Las grandes estrellas de Hollywood pueden permitirse muchas cosas. La inmortalidad del bronceado californiano. La tersura cutánea a prueba de bisturí. Un equipo de asistentes que abrochan hasta los cordones de los zapatos. Pero hay cosas que ni la cuenta bancaria más abultada puede evitar: el agobio de una mudanza. Da igual que contrates el servicio premium con mozos que embalen hasta la dignidad del propietario. Siempre quedará la caja sin marcar, la lámpara que no encaja en ningún rincón, los malditos cables que, como serpientes enroscadas, nadie recuerda a qué demonios pertenecen.

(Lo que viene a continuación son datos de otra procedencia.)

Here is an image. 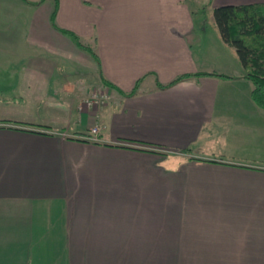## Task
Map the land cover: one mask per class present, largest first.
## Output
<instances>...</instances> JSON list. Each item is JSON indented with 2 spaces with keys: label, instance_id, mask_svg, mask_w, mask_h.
<instances>
[{
  "label": "crops",
  "instance_id": "crops-1",
  "mask_svg": "<svg viewBox=\"0 0 264 264\" xmlns=\"http://www.w3.org/2000/svg\"><path fill=\"white\" fill-rule=\"evenodd\" d=\"M202 4L264 0H0V264H264V112Z\"/></svg>",
  "mask_w": 264,
  "mask_h": 264
},
{
  "label": "trees",
  "instance_id": "trees-1",
  "mask_svg": "<svg viewBox=\"0 0 264 264\" xmlns=\"http://www.w3.org/2000/svg\"><path fill=\"white\" fill-rule=\"evenodd\" d=\"M82 2L87 4L88 0ZM54 14L55 12L52 13ZM213 19L222 40L234 48L244 78L252 85V100L264 112V4L217 6L213 8ZM59 30L97 59L88 44L79 36L68 30ZM196 75L199 74L177 76L168 84H158V87L165 88ZM140 91L136 85L124 95L129 96Z\"/></svg>",
  "mask_w": 264,
  "mask_h": 264
},
{
  "label": "rangeland",
  "instance_id": "rangeland-1",
  "mask_svg": "<svg viewBox=\"0 0 264 264\" xmlns=\"http://www.w3.org/2000/svg\"><path fill=\"white\" fill-rule=\"evenodd\" d=\"M194 10V16L196 19L197 23H203L205 24L206 27V31H210V29H212V23H213V9L212 7L208 6V5H204L202 4L200 7H192ZM232 52V57L234 59H236L235 54ZM223 54L227 56V58H224L222 56V60L220 61L223 62L224 64H230L232 63V57L231 59L228 57V52L223 51ZM209 65V64H208ZM210 67V66H209ZM85 78H89V74L87 76H85Z\"/></svg>",
  "mask_w": 264,
  "mask_h": 264
},
{
  "label": "built area",
  "instance_id": "built-area-1",
  "mask_svg": "<svg viewBox=\"0 0 264 264\" xmlns=\"http://www.w3.org/2000/svg\"><path fill=\"white\" fill-rule=\"evenodd\" d=\"M108 101V95L105 93H93V96L88 100V104H95L98 107H102L105 103ZM100 130V123H97L95 126H93L90 129V137H88V140L94 141L97 139L98 132Z\"/></svg>",
  "mask_w": 264,
  "mask_h": 264
}]
</instances>
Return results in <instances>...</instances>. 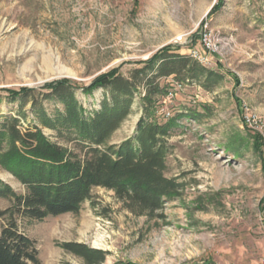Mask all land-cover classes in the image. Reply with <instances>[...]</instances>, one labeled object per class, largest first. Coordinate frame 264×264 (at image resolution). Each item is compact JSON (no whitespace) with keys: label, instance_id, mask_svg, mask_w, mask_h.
Here are the masks:
<instances>
[{"label":"rangeland","instance_id":"rangeland-1","mask_svg":"<svg viewBox=\"0 0 264 264\" xmlns=\"http://www.w3.org/2000/svg\"><path fill=\"white\" fill-rule=\"evenodd\" d=\"M202 27L220 50L207 68L220 64L223 79L212 92L179 82L177 97L163 105L162 95L153 109L157 122H176L166 175L178 180V196L154 218L130 213L103 188L75 214L39 221L15 215L19 231L36 243L39 264H84L62 249L68 242L106 252L102 264H264V0H0V90H34L20 102L0 92V121L13 115L38 124L34 104L49 116L62 110L39 93L46 83L88 86L113 69L126 76L168 45L182 55L202 52ZM174 81L159 83L166 91ZM75 95L91 112L104 91ZM246 111L261 129L243 124ZM141 115L136 95L109 144L131 136ZM0 181L24 193L1 168ZM10 205L0 198V231Z\"/></svg>","mask_w":264,"mask_h":264},{"label":"trees","instance_id":"trees-1","mask_svg":"<svg viewBox=\"0 0 264 264\" xmlns=\"http://www.w3.org/2000/svg\"><path fill=\"white\" fill-rule=\"evenodd\" d=\"M177 51L178 47L165 46L126 76L113 69L88 86L79 87L69 80L44 84L39 92L42 98L59 102L63 109L49 116L34 104L38 124L24 116H2L0 168L14 176L24 193L18 194L0 181V198L11 202L2 212L5 224L0 231V264H39L36 243L19 231L15 215L39 221L75 214L91 199L94 188H103L112 191L130 213L154 218L167 200L178 196V180L166 175L167 139L176 122L153 119L154 106L166 92L159 81L172 77L212 92L223 79V70L219 64L217 70L208 69ZM98 89L104 91L99 109L87 111L75 92L91 96ZM0 92L6 93L8 101L20 102L34 90ZM136 95L142 115L134 133L118 144H109L131 113ZM23 120L28 124L23 125ZM43 129L52 131L62 143L51 141ZM61 247L84 264L105 261L106 252L84 244L68 242Z\"/></svg>","mask_w":264,"mask_h":264},{"label":"built area","instance_id":"built-area-1","mask_svg":"<svg viewBox=\"0 0 264 264\" xmlns=\"http://www.w3.org/2000/svg\"><path fill=\"white\" fill-rule=\"evenodd\" d=\"M199 43L202 48V52H199L195 49H189L187 51V55L207 68V66H209L215 60L214 57L220 56V50L217 48L211 33L203 27L199 33ZM180 91H182V84L176 81L172 82L170 88L166 90L164 96L162 97L160 104L165 105L167 103H171L177 97V93ZM160 113H163L166 117L169 116V112H166L164 107L160 109ZM243 124L246 127L256 131L261 129L260 120L255 114H252V112L249 111H246L244 114Z\"/></svg>","mask_w":264,"mask_h":264},{"label":"crops","instance_id":"crops-1","mask_svg":"<svg viewBox=\"0 0 264 264\" xmlns=\"http://www.w3.org/2000/svg\"><path fill=\"white\" fill-rule=\"evenodd\" d=\"M218 65V64H217ZM220 65V64H219Z\"/></svg>","mask_w":264,"mask_h":264}]
</instances>
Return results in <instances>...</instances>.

Han pasado ya varios meses desde que Richard Gere (75 años) y su esposa, Alejandra Gere (42), decidieran instalarse en España con sus hijos. El otoño madrileño los recibió con churros de San Ginés, promesas de jamón ibérico y siestas de dos horas, pero aún quedaban flecos logísticos. Es decir, faltaban las pertenencias del actor, que hasta el jueves 20 de febrero se habían mantenido en un letargo transatlántico en su antigua mansión de Connecticut.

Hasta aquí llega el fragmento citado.